He asked why I always seemed half-in. Why I’d smile with my whole face but hold something back with my body. Why I wouldn’t let him pick me up from the airport or leave a toothbrush at his place. He asked gently. He wasn’t angry. Just curious.

I wanted to tell him the truth. But the truth was layered and old and full of things I hadn’t said out loud before.

It’s not easy to explain the ways love gets tangled with fear when that’s all you’ve ever known. I didn’t grow up learning that love meant safety. I learned that it meant waiting for the shift. That moment when the room goes quiet and no one says what they’re really feeling, but everyone feels it. The moment you go from laughing to wondering if you’ll pay for it later.

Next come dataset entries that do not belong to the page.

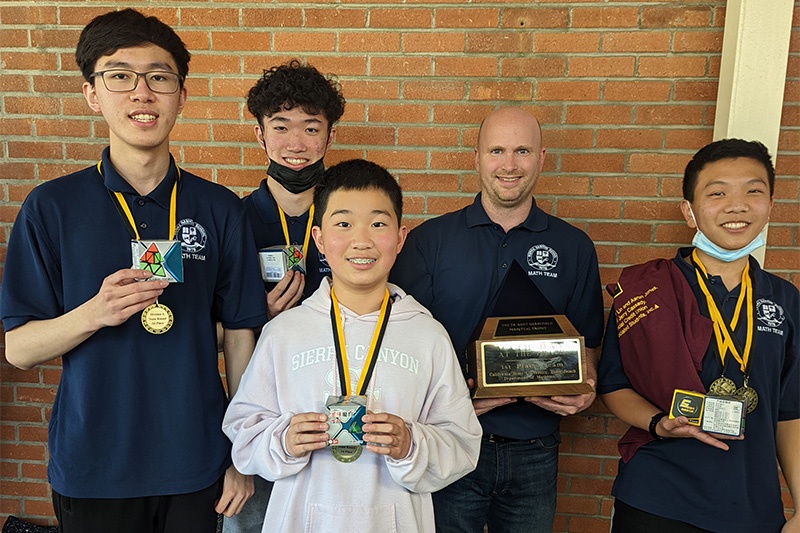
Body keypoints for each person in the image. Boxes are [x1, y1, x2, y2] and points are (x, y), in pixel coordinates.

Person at [0, 9, 267, 532]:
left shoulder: (218, 209)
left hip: (195, 462)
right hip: (93, 465)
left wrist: (240, 452)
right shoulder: (51, 207)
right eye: (120, 76)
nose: (142, 93)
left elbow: (239, 338)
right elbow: (20, 350)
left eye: (160, 77)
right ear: (92, 94)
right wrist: (95, 313)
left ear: (181, 96)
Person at [222, 159, 482, 533]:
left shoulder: (428, 336)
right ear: (320, 240)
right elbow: (243, 430)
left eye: (378, 224)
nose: (362, 240)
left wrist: (411, 443)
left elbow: (462, 442)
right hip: (301, 518)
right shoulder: (284, 333)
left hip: (396, 518)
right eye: (343, 224)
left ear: (400, 237)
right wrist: (283, 439)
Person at [391, 106, 605, 532]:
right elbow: (400, 347)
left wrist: (587, 388)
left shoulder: (574, 246)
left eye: (522, 151)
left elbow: (588, 347)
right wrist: (449, 400)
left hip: (535, 448)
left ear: (542, 158)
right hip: (448, 441)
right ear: (477, 157)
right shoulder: (429, 241)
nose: (509, 165)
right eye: (497, 150)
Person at [598, 139, 798, 533]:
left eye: (753, 191)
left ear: (771, 205)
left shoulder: (785, 300)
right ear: (689, 211)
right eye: (717, 192)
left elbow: (791, 411)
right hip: (658, 496)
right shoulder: (645, 289)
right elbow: (613, 384)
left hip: (749, 503)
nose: (737, 205)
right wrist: (657, 423)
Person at [224, 59, 346, 533]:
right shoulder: (231, 222)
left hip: (341, 418)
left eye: (311, 128)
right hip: (262, 424)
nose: (296, 144)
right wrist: (259, 317)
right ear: (260, 135)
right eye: (281, 127)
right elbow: (203, 333)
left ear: (329, 137)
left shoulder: (348, 221)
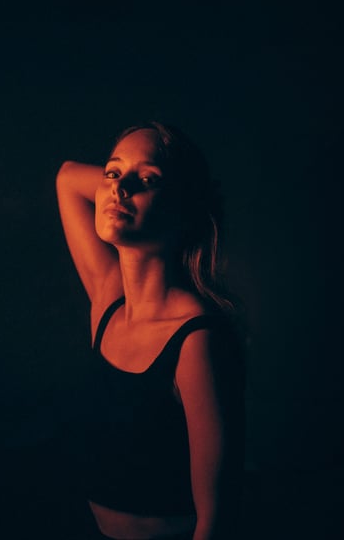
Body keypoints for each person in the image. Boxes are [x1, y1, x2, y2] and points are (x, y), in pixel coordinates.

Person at [56, 122, 245, 539]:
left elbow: (217, 516)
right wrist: (134, 182)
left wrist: (175, 191)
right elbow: (67, 178)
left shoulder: (197, 339)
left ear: (184, 208)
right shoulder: (109, 300)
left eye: (147, 180)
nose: (119, 188)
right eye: (112, 172)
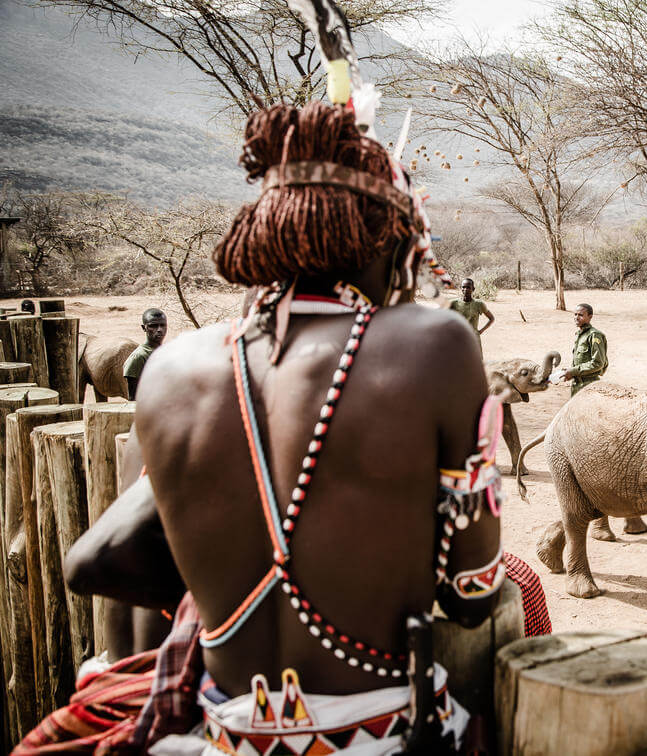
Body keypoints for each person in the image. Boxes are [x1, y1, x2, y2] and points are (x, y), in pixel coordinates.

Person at [45, 101, 501, 755]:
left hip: (225, 736)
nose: (412, 267)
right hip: (390, 737)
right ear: (382, 235)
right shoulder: (436, 344)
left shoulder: (172, 369)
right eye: (410, 244)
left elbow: (95, 559)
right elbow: (472, 596)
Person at [562, 303, 608, 396]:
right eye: (575, 314)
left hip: (589, 386)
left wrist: (573, 371)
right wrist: (570, 372)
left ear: (590, 317)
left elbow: (598, 363)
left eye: (581, 315)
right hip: (577, 385)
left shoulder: (594, 335)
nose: (576, 317)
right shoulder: (580, 334)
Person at [123, 309, 167, 400]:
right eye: (153, 326)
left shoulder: (165, 352)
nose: (159, 330)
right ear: (144, 328)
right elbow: (133, 399)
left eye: (162, 325)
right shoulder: (139, 357)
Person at [448, 278, 495, 349]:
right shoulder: (453, 303)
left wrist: (481, 331)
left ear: (473, 289)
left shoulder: (479, 304)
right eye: (463, 287)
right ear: (461, 288)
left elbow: (491, 318)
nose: (465, 289)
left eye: (468, 287)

So I learned to stay alert. I learned to carry my own weight. I got good at keeping an exit plan, even in rooms that looked warm. That wasn’t about not wanting closeness. I wanted it so much it hurt. But I needed to know I could still breathe if everything disappeared. I needed to believe I’d survive the silence if it returned.

There are people who step into love like it’s a language they’ve always spoken. I’m not one of them. For me, it’s more like learning a dialect I never knew I had the right to use. The kind of love I understand best is the one where no one raises their voice and no one disappears for days. It’s the kind where I can exhale without asking for permission.

I never meant to hold him at a distance. That wasn’t the point. The distance was how I kept myself safe while I tried to believe that maybe this time, it could be different.

He didn’t say much after I explained all that. Just took my hand and held it a little tighter. I think that was the first time I let both feet rest on the floor.